Task prompt:
Can you reproduce, character for character, the lines of the records from the line containing "Follow each photo" up to and including the line containing "dist [-0.030333, 0.000013]"?

Recorded information:
=====

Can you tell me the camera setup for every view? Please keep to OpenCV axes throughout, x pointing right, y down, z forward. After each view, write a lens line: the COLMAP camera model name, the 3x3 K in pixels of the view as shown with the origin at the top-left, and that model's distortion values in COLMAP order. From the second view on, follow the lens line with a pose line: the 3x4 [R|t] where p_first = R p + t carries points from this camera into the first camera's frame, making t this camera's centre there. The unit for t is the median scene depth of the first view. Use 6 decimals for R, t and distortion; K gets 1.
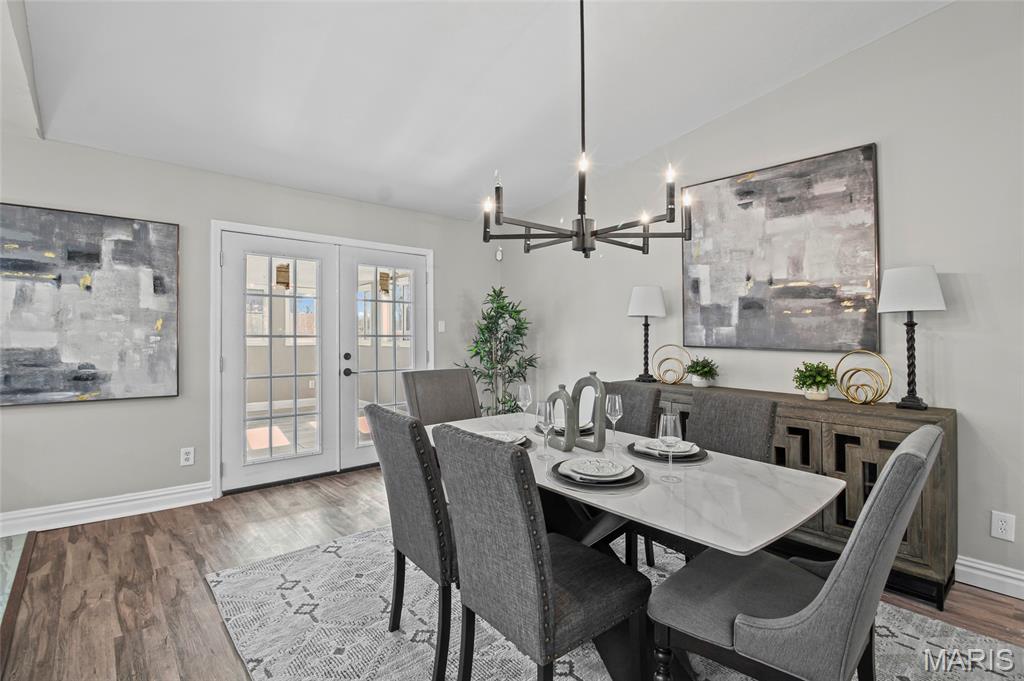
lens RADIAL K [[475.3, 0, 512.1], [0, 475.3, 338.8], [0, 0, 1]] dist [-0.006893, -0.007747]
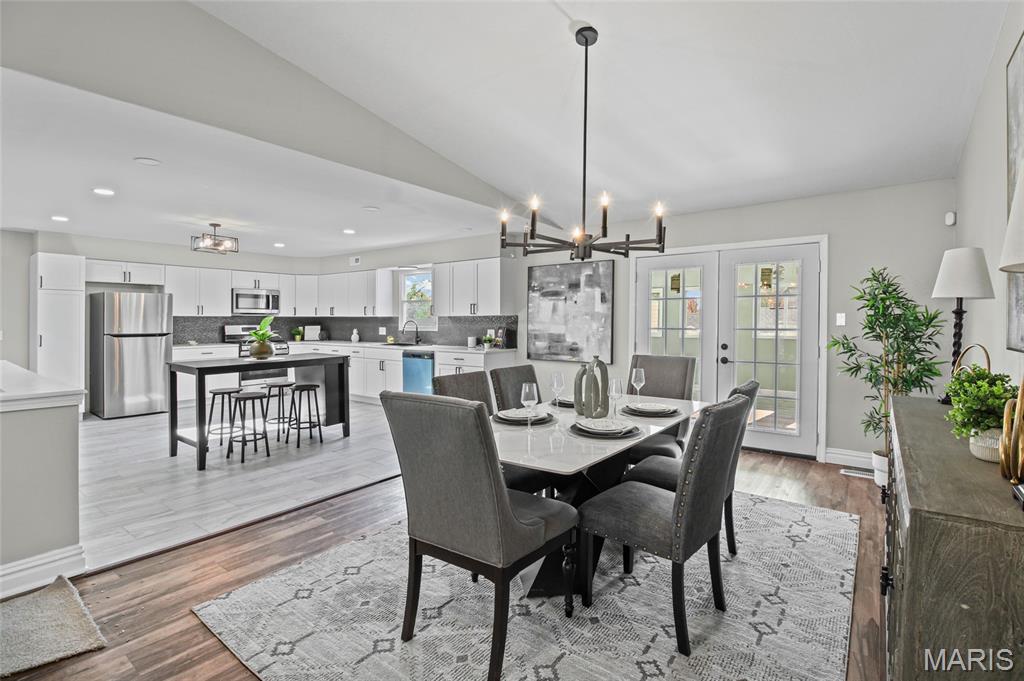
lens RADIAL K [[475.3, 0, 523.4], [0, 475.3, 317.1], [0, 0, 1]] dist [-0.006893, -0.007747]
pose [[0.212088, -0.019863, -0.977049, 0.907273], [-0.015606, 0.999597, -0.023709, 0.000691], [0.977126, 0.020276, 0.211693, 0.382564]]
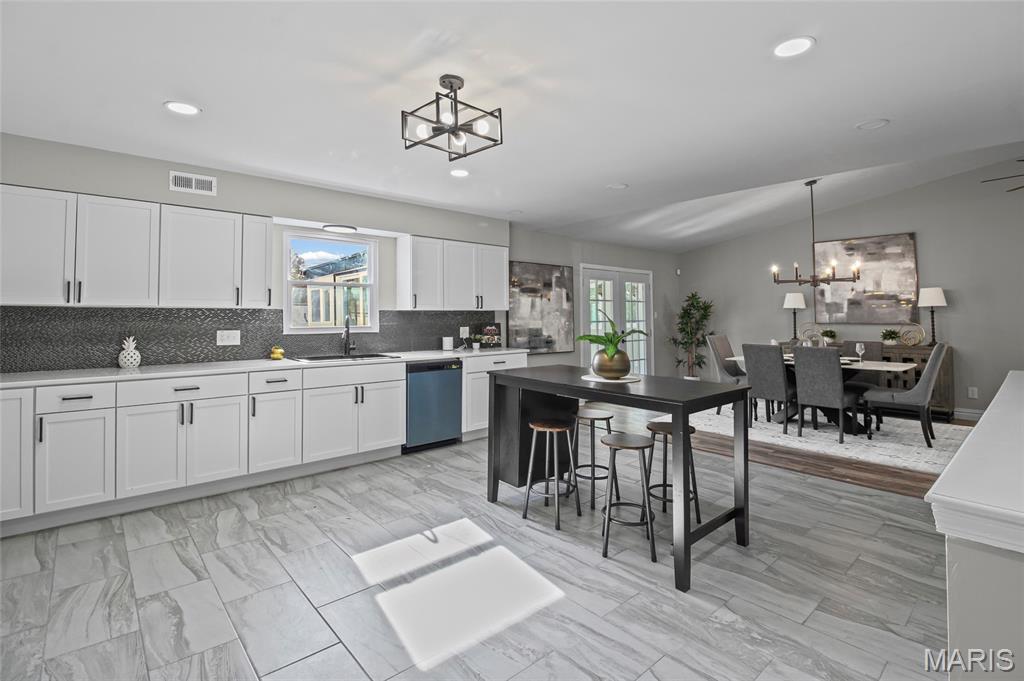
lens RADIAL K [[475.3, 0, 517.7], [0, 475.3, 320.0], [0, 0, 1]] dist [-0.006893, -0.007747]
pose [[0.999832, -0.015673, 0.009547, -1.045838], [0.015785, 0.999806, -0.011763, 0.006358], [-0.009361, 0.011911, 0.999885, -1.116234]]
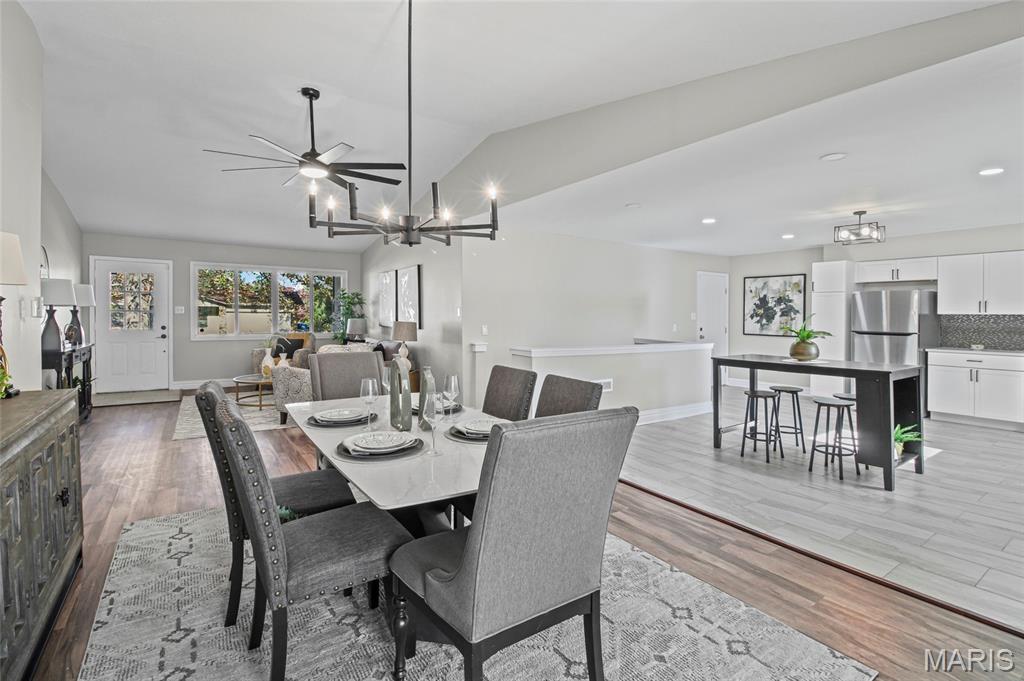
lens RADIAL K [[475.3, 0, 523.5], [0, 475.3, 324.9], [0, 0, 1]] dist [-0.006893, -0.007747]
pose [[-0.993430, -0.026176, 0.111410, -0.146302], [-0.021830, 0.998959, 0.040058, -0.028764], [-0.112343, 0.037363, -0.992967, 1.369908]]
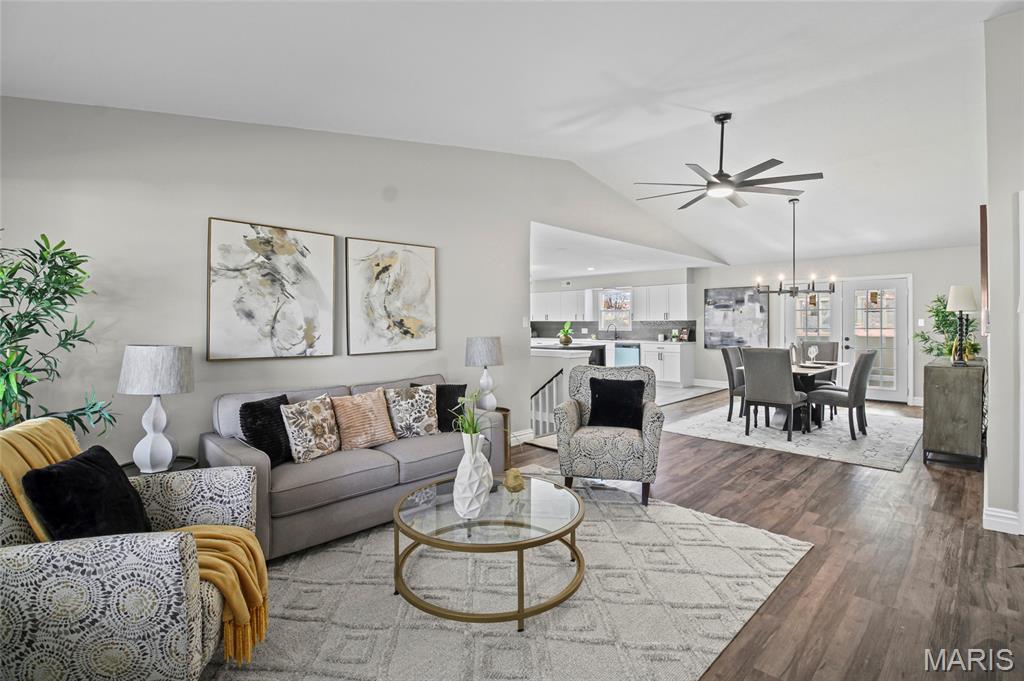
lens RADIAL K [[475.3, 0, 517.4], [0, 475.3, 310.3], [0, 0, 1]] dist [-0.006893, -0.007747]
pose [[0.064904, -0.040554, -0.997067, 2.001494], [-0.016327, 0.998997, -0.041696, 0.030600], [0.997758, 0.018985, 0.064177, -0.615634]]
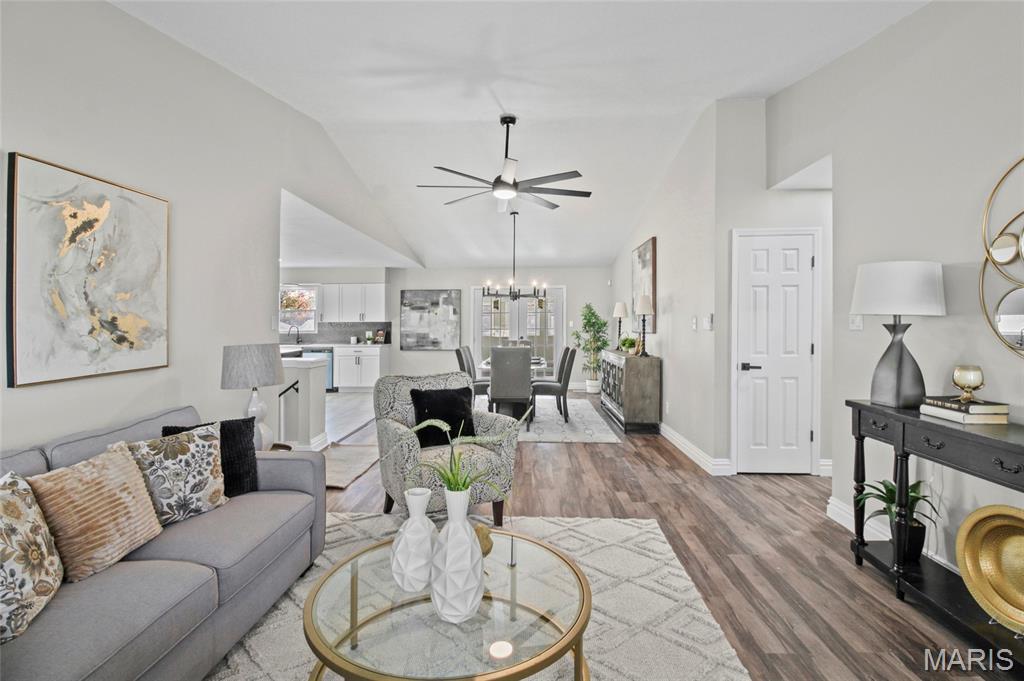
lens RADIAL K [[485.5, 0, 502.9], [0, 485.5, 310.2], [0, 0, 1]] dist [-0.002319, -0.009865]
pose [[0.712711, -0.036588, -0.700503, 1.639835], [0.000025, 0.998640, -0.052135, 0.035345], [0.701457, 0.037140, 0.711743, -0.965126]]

=====

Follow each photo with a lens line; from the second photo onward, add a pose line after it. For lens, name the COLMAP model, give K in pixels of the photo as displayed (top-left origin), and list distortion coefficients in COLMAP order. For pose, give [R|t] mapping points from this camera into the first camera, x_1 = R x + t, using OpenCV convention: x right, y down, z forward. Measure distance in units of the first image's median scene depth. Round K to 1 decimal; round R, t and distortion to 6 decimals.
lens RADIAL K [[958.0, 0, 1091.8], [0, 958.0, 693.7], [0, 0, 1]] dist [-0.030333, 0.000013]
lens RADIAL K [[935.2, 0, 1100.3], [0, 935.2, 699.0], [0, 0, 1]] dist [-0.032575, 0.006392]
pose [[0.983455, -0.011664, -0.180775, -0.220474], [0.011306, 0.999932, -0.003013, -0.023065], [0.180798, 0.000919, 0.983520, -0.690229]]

=====

Solution below:
Follow each photo with a lens line; from the second photo onward, add a pose line after it. For lens, name the COLMAP model, give K in pixels of the photo as displayed (top-left origin), and list distortion coefficients in COLMAP order. For pose, give [R|t] mapping points from this camera into the first camera, x_1 = R x + t, using OpenCV convention: x right, y down, z forward. Measure distance in units of the first image's median scene depth. Round K to 1 decimal; round R, t and distortion to 6 decimals.
lens RADIAL K [[958.0, 0, 1091.8], [0, 958.0, 693.7], [0, 0, 1]] dist [-0.030333, 0.000013]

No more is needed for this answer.